Let’s say you want to only view the headers, and not the actual file/URL content. You can use -s and -o /dev/null as flags to do so
$ curl -s -v http://httpbin.org/get -o /dev/null
* Trying 52.7.224.181:80...
* Connected to httpbin.org (52.7.224.181) port 80 (#0)
> GET /get HTTP/1.1
> Host: httpbin.org
> User-Agent: curl/7.79.1
> Accept: */*
>
* Mark bundle as not supporting multiuse
< HTTP/1.1 200 OK
< Date: Sat, 16 Apr 2022 09:18:46 GMT
< Content-Type: application/json
< Content-Length: 256
< Connection: keep-alive
< Server: gunicorn/19.9.0
< Access-Control-Allow-Origin: *
< Access-Control-Allow-Credentials: true
<
{ [256 bytes data]
* Connection #0 to host httpbin.org left intact
Adding new HTTP headers¶
To learn about this feature of curl first we will try to access a URL with a GET request. We will inspect the status code returned by the server, and also the headers.

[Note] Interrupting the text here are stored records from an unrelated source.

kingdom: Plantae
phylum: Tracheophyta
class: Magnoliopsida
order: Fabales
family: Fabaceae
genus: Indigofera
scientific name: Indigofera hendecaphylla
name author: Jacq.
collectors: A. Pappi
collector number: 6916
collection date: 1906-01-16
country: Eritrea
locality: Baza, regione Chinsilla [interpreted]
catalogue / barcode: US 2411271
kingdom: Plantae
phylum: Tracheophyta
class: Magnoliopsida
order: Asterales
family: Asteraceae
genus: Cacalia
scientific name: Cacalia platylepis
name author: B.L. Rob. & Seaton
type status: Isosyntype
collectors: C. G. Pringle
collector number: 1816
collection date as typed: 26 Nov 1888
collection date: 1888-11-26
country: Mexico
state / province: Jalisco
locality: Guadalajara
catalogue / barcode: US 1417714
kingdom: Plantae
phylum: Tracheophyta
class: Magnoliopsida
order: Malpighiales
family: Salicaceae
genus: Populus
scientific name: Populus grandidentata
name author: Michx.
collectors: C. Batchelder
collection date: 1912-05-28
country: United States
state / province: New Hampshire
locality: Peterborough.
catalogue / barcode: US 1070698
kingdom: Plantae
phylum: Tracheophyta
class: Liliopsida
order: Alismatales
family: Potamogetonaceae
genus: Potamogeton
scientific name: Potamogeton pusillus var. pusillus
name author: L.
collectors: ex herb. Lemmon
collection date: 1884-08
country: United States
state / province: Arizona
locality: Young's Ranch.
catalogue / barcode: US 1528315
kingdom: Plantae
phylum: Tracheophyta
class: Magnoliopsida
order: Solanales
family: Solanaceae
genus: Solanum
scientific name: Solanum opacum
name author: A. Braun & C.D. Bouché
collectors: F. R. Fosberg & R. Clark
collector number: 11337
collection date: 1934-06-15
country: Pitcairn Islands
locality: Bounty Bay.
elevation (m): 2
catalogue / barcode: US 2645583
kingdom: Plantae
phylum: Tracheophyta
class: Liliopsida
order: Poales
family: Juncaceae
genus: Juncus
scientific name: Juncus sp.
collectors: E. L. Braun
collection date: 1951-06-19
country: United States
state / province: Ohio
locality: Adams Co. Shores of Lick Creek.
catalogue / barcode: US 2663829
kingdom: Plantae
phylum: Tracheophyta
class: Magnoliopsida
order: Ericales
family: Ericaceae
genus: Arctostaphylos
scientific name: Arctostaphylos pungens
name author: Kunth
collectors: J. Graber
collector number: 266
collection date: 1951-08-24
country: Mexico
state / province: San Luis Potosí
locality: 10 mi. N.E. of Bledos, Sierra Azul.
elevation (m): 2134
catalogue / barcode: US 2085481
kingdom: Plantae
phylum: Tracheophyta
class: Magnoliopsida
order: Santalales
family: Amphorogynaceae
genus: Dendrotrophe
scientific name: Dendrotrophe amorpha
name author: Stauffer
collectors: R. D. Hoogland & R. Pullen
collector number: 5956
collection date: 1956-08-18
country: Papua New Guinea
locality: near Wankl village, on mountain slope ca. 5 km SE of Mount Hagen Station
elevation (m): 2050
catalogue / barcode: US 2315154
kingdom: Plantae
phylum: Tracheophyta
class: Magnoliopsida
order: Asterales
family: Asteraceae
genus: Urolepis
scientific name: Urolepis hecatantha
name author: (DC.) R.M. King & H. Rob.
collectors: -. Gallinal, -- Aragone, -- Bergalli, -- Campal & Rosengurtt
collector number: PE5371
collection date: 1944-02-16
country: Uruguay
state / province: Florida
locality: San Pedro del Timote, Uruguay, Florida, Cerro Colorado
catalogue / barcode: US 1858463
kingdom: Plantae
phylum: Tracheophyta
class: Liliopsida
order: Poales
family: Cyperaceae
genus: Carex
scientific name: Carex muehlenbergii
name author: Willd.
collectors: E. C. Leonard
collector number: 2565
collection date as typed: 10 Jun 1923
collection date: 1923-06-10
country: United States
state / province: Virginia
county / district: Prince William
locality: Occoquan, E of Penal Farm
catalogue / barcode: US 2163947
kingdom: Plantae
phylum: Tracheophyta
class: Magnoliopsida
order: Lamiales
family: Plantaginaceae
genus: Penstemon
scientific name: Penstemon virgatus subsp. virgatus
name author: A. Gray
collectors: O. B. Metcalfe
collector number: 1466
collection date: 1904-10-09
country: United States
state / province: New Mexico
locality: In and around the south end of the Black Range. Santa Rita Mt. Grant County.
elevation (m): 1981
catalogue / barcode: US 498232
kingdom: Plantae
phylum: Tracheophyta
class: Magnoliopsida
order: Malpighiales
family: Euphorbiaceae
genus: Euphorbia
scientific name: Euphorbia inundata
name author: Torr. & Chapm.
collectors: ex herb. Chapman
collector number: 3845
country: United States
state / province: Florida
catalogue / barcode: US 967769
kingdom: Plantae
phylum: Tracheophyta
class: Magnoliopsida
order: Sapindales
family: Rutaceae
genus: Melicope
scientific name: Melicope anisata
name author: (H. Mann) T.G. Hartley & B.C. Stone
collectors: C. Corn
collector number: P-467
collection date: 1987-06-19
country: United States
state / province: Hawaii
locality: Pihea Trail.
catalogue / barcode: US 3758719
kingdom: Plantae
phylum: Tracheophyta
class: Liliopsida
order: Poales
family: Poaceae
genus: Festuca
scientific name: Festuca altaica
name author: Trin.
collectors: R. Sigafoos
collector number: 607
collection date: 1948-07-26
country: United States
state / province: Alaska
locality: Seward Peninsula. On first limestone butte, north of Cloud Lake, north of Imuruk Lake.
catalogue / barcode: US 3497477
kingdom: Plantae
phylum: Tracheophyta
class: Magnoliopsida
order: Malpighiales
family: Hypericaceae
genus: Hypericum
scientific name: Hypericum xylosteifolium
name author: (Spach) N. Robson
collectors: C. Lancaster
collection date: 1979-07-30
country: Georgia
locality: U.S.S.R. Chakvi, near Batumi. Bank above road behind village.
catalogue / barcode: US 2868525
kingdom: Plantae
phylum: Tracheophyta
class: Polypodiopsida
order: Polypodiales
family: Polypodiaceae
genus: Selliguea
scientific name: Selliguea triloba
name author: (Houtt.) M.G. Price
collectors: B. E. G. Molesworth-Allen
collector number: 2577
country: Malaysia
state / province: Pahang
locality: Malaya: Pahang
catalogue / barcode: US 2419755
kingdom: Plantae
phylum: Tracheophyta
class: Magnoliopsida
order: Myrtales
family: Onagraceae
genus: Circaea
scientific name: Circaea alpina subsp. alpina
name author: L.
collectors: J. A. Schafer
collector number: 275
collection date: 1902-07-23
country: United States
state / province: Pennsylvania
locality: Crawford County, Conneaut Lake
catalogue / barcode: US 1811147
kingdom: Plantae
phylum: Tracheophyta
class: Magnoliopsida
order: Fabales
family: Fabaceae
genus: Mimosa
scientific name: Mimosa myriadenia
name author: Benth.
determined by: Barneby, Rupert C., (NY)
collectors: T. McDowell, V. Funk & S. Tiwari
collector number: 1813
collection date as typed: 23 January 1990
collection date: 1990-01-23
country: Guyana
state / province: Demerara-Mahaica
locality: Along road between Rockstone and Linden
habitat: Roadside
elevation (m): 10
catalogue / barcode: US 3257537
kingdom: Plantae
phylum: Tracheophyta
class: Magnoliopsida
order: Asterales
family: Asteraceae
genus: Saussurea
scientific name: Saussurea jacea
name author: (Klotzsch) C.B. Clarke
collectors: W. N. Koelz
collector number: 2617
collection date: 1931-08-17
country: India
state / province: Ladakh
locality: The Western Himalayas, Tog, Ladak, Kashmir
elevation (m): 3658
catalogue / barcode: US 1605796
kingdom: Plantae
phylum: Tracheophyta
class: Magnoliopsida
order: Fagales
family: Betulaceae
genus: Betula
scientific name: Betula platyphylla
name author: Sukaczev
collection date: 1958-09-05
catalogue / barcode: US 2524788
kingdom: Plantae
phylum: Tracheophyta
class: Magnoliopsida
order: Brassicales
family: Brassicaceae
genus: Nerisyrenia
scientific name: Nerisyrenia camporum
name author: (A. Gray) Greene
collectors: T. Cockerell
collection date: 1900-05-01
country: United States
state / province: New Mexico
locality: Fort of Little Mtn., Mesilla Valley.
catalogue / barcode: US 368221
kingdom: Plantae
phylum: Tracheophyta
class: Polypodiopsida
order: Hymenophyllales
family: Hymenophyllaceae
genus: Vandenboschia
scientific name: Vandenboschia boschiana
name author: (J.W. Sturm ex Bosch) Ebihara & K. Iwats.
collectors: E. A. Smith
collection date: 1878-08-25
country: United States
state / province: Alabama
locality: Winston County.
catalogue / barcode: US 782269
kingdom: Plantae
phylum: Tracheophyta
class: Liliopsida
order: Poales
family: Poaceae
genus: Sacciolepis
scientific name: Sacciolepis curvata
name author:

$ curl -s -v http://httpbin.org/bearer -o /dev/null
* Trying 54.90.70.44:80...
* Connected to httpbin.org (54.90.70.44) port 80 (#0)
> GET /bearer HTTP/1.1
> Host: httpbin.org
> User-Agent: curl/7.79.1
> Accept: */*
>
* Mark bundle as not supporting multiuse
< HTTP/1.1 401 UNAUTHORIZED
< Date: Wed, 20 Apr 2022 07:41:25 GMT
< Content-Type: text/html; charset=utf-8
< Content-Length: 0
< Connection: keep-alive
< Server: gunicorn/19.9.0
< WWW-Authenticate: Bearer
< Access-Control-Allow-Origin: *
< Access-Control-Allow-Credentials: true
<
* Connection #0 to host httpbin.org left intact
It says 401 UNAUTHORIZED. Now, if we check the documentation, it tells us to send in an Authorization header with a bearer token. Which generally, is a random value depending on the server implementation (random, but only for actual authenticated users). We will try to send in 123456 as token using the -H flag. You can pass multiple such headers by using the -H multiple times.
$ curl -H "Authorization: Bearer 123456" -s -v http://httpbin.org/bearer -o /dev/null
* Trying 35.169.55.235:80...
* Connected to httpbin.org (35.169.55.235) port 80 (#0)
> GET /bearer HTTP/1.1
> Host: httpbin.org
> User-Agent: curl/7.79.1
> Accept: */*
> Authorization: Bearer 123456
>
* Mark bundle as not supporting multiuse
< HTTP/1.1 200 OK
< Date: Wed, 20 Apr 2022 07:46:09 GMT
< Content-Type: application/json
< Content-Length: 50
< Connection: keep-alive
< Server: gunicorn/19.9.0
< Access-Control-Allow-Origin: *
< Access-Control-Allow-Credentials: true
<
{ [50 bytes data]
* Connection #0 to host httpbin.org left intact
Curl video/talk¶
In this video Daniel Stenberg himself explained various features of curl, the talk is from August, 2023.
Curl book¶
If you want to know more, there is an amazing online book to read. The man page of curl also has a lot of details.